> TEXTE PRÉSENTÉ:
* * * *

Bien qu'ancien interne et ancien chef de clinique de Médecine générale - ce que le premier jury de Physiologistes qu'il dut affronter avant de devenir chef de travaux lui avait reproché - Pierre Arnould dut, à l'inverse, attendre de longues années après la mise en place de la réforme hospitalo-universitaire pour accéder à des fonctions de Biologiste des Hôpitaux, puisqu'il ne devait obtenir, bénéficiaire d'une intégration dite initialement à effet ultérieur, qu'en 1975 sa nomination en tant que chef de service d'explorations fonctionnelles cardio-vasculaires aux côtés du Professeur François Cherrier. Les efforts qu'il avait personnellement consentis pour s'approprier les concepts et techniques de l'informatique médicale trouvèrent dans ces dernières fonctions leur application immédiate, permettant la mise au point de nouvelles méthodologies sophistiquées d'explorations fonctionnelles cardiologiques.

Ces dernières années d'activité hospitalo-universitaire ne l'avaient donc vu faiblir dans aucun de ses engagements. Il avait pu voir apparaître de nouveaux collaborateurs et contribuer à la nomination de nouveaux professeurs de Physiologie : après ses élèves directs Michel Boulangé, Michel Boura et Jean-Pierre Crance, ce furent Jean-Pierre Mallié, issu de Besançon et rattaché à Nancy après un séjour en coopération, Hubert Uffholtz, après la disparition de la discipline Médecine expérimentale, puis François Marchal et Philippe Haouzi dont il allait suivre le début des carrières. L'avenir de la discipline pouvait donc lui paraître pleinement assuré.

* * * *

> DONNÉES D'ÉTUDE:
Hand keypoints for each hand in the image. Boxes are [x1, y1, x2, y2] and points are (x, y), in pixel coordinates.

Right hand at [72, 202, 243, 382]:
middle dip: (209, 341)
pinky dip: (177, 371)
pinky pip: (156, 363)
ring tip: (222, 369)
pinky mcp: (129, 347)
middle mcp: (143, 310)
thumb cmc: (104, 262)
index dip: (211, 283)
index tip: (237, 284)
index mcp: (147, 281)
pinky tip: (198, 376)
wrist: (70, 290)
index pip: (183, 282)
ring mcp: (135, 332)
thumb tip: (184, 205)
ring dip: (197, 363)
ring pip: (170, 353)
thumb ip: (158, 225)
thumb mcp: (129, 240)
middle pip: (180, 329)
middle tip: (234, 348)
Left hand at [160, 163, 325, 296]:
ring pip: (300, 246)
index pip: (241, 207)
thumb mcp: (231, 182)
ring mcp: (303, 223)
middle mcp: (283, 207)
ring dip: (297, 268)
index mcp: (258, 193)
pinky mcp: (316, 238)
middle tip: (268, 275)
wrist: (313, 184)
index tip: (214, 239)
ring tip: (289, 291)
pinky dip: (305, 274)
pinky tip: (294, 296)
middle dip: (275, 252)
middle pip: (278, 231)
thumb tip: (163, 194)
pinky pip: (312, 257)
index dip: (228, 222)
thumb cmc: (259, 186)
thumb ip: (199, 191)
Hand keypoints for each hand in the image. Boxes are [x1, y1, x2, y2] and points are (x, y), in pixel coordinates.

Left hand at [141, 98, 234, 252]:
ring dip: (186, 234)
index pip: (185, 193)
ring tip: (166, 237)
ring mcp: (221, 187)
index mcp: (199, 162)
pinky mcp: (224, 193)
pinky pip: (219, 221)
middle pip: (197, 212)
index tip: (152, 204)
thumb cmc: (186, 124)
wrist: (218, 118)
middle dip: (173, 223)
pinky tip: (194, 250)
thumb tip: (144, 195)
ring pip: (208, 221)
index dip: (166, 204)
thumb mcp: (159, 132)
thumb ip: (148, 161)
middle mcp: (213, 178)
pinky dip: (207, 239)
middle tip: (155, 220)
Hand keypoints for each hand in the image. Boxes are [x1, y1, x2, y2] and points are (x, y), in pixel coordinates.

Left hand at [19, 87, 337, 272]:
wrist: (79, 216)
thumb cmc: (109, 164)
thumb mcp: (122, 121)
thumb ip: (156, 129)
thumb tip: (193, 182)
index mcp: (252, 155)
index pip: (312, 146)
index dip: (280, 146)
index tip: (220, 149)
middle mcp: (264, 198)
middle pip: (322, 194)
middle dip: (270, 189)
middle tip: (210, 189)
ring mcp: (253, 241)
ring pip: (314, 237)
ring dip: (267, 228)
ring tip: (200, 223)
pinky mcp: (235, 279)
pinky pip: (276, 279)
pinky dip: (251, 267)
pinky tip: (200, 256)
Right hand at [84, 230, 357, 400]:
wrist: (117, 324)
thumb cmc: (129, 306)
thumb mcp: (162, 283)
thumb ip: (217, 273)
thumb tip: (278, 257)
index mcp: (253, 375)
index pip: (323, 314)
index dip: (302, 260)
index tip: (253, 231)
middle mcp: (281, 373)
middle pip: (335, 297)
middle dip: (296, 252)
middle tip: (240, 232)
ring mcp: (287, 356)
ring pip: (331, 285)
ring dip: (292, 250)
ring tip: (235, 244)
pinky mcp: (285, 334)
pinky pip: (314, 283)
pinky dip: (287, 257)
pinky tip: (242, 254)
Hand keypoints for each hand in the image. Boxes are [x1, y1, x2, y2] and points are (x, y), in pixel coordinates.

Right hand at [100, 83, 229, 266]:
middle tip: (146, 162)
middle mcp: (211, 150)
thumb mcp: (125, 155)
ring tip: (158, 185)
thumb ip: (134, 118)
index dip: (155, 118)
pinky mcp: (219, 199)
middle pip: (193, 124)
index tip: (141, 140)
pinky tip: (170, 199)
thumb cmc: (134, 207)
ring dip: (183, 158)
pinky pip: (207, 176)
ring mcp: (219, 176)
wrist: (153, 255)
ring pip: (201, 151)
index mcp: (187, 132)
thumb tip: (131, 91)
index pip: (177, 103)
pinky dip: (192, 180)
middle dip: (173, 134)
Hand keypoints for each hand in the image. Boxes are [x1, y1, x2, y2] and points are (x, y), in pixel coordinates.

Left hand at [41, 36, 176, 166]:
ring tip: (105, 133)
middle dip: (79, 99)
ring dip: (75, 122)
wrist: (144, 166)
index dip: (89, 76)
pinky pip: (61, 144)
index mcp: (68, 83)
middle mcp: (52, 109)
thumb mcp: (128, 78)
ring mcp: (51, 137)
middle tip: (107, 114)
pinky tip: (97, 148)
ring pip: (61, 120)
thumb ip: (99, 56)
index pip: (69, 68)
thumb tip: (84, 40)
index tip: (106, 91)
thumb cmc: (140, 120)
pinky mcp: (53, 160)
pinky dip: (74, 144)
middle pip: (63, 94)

* * * *

> MISE EN PRATIQUE:
A - Dressez la liste de toutes les personnes nommées dans le texte sur Pierre Arnould, à l'exception de Pierre Arnould lui-même.
B - Citez le passage du texte sur Pierre Arnould qui débute à « Ces dernières années » et s'achève à « paraître pleinement assuré. ».
C - Poursuivez le texte sur Pierre Arnould à la suite de sa dernière phrase.
Les données ne jouent aucun rôle ici.

> RÉSULTATS PAR TÂCHE:
A - François Cherrier, Michel Boulangé, Michel Boura, Jean-Pierre Crance, Jean-Pierre Mallié, Hubert Uffholtz, François Marchal, Philippe Haouzi

B -
Ces dernières années d'activité hospitalo-universitaire ne l'avaient donc vu faiblir dans aucun de ses engagements. Il avait pu voir apparaître de nouveaux collaborateurs et contribuer à la nomination de nouveaux professeurs de Physiologie : après ses élèves directs Michel Boulangé, Michel Boura et Jean-Pierre Crance, ce furent Jean-Pierre Mallié, issu de Besançon et rattaché à Nancy après un séjour en coopération, Hubert Uffholtz, après la disparition de la discipline Médecine expérimentale, puis François Marchal et Philippe Haouzi dont il allait suivre le début des carrières. L'avenir de la discipline pouvait donc lui paraître pleinement assuré.

C -
Son accession à la retraite en 1987 lui permettait de contempler avec bonheur tout ce chemin parcouru durant plus de quatre décennies, avec tant d'étudiants accueillis et formés, de collaborateurs initiés à une discipline à laquelle il avait consacré toute son énergie et son intelligence. Il pouvait se féliciter à juste titre du brillant avenir vers lequel il leur avait permis de s'engager. Trop modestement, à son image, la reconnaissance officielle de ses mérites avait été parcimonieusement reconnue, ayant été promu Officier des Palmes Académiques et Chevalier de l'Ordre National du Mérite, et Médaillé d'Honneur de la Jeunesse et des Sports.

Pierre Arnould possédait deux familles, sa famille naturelle, celle dont il était issu et dont les engagements professionnels dans des carrières juridiques l'avaient fortement influencé, le conduisant à une rigueur réfléchie dans l'abord des problèmes de la vie quotidienne, famille qu'il avait accepté de construire en apportant une attention et un dévouement paternel à deux de ses jeunes nièces qui avaient perdu très précocement leur père. Son autre famille était celle du laboratoire de Physiologie : ne l'avait-il pas exprimé, sortant de sa réserve toujours si pudique en demandant, quelques heures avant son décès, que son ancienne équipe soit prévenue de sa disparition qu'il sentait très proche.

Il avait, dans sa philosophie souvent résignée et pessimiste, qu'il rattachait avec humour à sa date de naissance du 2 novembre, accepté cette échéance comme il avait déjà assumé le deuil de la disparition de ses proches et de ses maîtres de la Faculté. Il avait discrètement mais profondément souffert de voir le devancer dans la mort des collaborateurs tous devenus ses amis, d'André Simon à Maurice Lamarche, de Pierre Bouverot à Roger Poiré, sans omettre Philippe Lepoire si tragiquement disparu. Dans sa retraite partagée entre sa résidence nancéienne et sa thébaïde rustique de Craincourt, il s'était préparé à cette fin de vie tout en gardant le contact avec les membres de tous grades de cette famille universitaire qui se devait aujourd'hui de lui rendre un hommage ô combien mérité.